Troy University’s English Department’s forum on biolinguistics was held on Monday, Oct. 21.
Ben Robertson, a professor of English, talked about the recent forum and what it was like organizing it.
“As usual, we invite department members who have published recently or have done some sort of special project recently,” Robertson said. “Alternatively, sometimes the faculty come to us and suggest a forum.”
Robertson said they have had some highly successful forums in the past and he hoped that this one “might inspire some students to pursue literary studies.”
He also said that he wanted students to learn something about linguistics while considering taking courses in the subject, which the department offers.
Katona Weddle, a lecturer of English, has not only presented at three forums but has also helped Robertson coordinate the forums since the beginning.
She spoke on the past forums and how they try to accommodate those who attend.
“At times, there has been standing room only,” Weddle said. “We always encourage early arrival so as to get a seat in the classroom.
“Presentations are also usually well received and we try to accommodate anyone who wants to present.”
Most faculty are encouraged to schedule their presentations based on their recent works or on what they are interested in discussing.
“The presenter chooses a date and submits a title for publication,” Weddle said. “A flier is created, emailed, and posted.
“Personally, I am very familiar with my subject, so I pretty much know what I am going to say before I schedule my presentation.”
Weddle also said that the hardest part when presenting is finding the time to schedule a presentation and the easiest is the presentation itself.
For the 59th forum, Tatyana Slobodchikoff, a lecturer of English, was the presenter and she discussed the book she published, “The Evolution of the Slavic Dual,” which was released earlier this month.
Within her lecture, she discussed some of the topics that can be read in her book such as: cognition and expression of the concept of number in natural languages, biolinguistics as a new frontier for the study of natural languages, language change from a biolinguistic perspective (the factors that constrain it and mechanisms of transmission) and the role of economy in language change and in the evolution of grammatical category of dual number.
Slobodochikoff went in-depth to explain how “number” is seen in “natural languages” and how the “dual number” has disappeared, or rather been replaced, in Slavic language over time.
Katelyn Atchison, a sophomore biomedical science major from Prattville, attended the English Department’s forums for the first time this year.

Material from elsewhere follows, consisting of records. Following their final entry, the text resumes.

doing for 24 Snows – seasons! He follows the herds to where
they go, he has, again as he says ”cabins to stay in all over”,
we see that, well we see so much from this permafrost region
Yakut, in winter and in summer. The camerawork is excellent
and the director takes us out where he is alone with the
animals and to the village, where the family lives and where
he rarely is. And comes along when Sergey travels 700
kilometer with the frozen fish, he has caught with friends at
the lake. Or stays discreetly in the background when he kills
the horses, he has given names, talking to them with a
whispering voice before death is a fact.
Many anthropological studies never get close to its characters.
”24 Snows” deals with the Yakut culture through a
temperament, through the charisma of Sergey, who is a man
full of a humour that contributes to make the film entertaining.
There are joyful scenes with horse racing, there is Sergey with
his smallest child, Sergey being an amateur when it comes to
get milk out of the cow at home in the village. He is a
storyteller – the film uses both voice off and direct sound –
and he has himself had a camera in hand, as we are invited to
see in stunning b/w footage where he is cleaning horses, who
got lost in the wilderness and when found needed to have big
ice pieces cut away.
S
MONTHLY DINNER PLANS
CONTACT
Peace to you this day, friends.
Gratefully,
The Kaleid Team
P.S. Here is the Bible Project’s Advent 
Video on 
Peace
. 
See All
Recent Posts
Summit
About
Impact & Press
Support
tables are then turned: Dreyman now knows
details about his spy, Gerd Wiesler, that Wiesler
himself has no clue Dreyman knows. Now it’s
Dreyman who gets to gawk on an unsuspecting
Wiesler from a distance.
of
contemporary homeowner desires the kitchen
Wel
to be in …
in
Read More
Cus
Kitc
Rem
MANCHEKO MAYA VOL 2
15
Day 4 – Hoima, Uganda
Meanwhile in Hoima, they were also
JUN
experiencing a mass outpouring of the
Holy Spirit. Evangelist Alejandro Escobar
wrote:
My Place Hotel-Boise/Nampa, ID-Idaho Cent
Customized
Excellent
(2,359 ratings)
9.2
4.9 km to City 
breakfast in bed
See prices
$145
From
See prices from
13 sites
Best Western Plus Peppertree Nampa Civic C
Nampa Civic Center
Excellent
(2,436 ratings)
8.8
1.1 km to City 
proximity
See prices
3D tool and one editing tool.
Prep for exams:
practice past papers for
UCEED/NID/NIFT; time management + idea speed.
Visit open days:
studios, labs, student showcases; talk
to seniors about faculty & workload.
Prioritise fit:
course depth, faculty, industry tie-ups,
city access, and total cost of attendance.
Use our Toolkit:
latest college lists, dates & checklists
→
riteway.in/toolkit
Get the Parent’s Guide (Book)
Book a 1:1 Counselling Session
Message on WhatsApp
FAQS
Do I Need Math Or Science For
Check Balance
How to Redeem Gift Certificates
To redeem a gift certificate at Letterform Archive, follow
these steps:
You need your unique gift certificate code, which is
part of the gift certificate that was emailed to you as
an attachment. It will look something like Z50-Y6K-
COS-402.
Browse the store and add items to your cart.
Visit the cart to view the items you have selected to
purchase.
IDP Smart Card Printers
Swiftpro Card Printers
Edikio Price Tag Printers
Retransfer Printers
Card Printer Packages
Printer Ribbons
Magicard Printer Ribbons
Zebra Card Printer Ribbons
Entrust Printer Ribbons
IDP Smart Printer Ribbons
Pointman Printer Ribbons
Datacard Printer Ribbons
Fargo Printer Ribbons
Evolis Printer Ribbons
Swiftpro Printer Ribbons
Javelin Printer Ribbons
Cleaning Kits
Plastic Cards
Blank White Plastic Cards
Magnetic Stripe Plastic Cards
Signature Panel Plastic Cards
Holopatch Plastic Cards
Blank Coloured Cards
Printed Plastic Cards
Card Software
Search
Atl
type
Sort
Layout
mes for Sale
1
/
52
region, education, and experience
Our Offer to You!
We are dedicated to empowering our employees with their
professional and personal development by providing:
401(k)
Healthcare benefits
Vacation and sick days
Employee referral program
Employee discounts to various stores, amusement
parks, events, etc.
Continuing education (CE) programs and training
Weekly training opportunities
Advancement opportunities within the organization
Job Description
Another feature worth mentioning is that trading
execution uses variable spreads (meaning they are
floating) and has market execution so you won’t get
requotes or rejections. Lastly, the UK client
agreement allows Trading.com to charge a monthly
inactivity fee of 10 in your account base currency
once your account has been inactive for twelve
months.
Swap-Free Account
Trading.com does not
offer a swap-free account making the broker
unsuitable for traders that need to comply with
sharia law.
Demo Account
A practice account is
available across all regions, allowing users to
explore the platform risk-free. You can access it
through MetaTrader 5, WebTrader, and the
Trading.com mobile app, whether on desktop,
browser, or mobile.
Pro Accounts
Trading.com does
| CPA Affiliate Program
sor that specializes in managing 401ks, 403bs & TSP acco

“I attended due to being a leadership scholar and genuinely having an interest in the evolution of language itself,” Atchison said. “I expected the presentation to be very factual and non-conversational – however, it was more interesting and led to further questions inspiring an interest beyond what was discussed.”
Atchison also said that it was “intriguing to hear that language is treated like any phenomenon in nature, like an organic biological occurrence.”
Robertson encourages more students and faculty to attend future forums.
“The best part of the forums is that you never know what topics will arise or what you might learn,” Robertson said. “It’s a good opportunity to learn but also to meet faculty members who are engaged in exciting new projects.”
“I would most definitely encourage students to attend this forum and others similar to it because it definitely broadened my understanding of something that I thought was so simplistic in nature,” Atchison said.
Slobodchikoff’s book can be purchased at Amazon.com.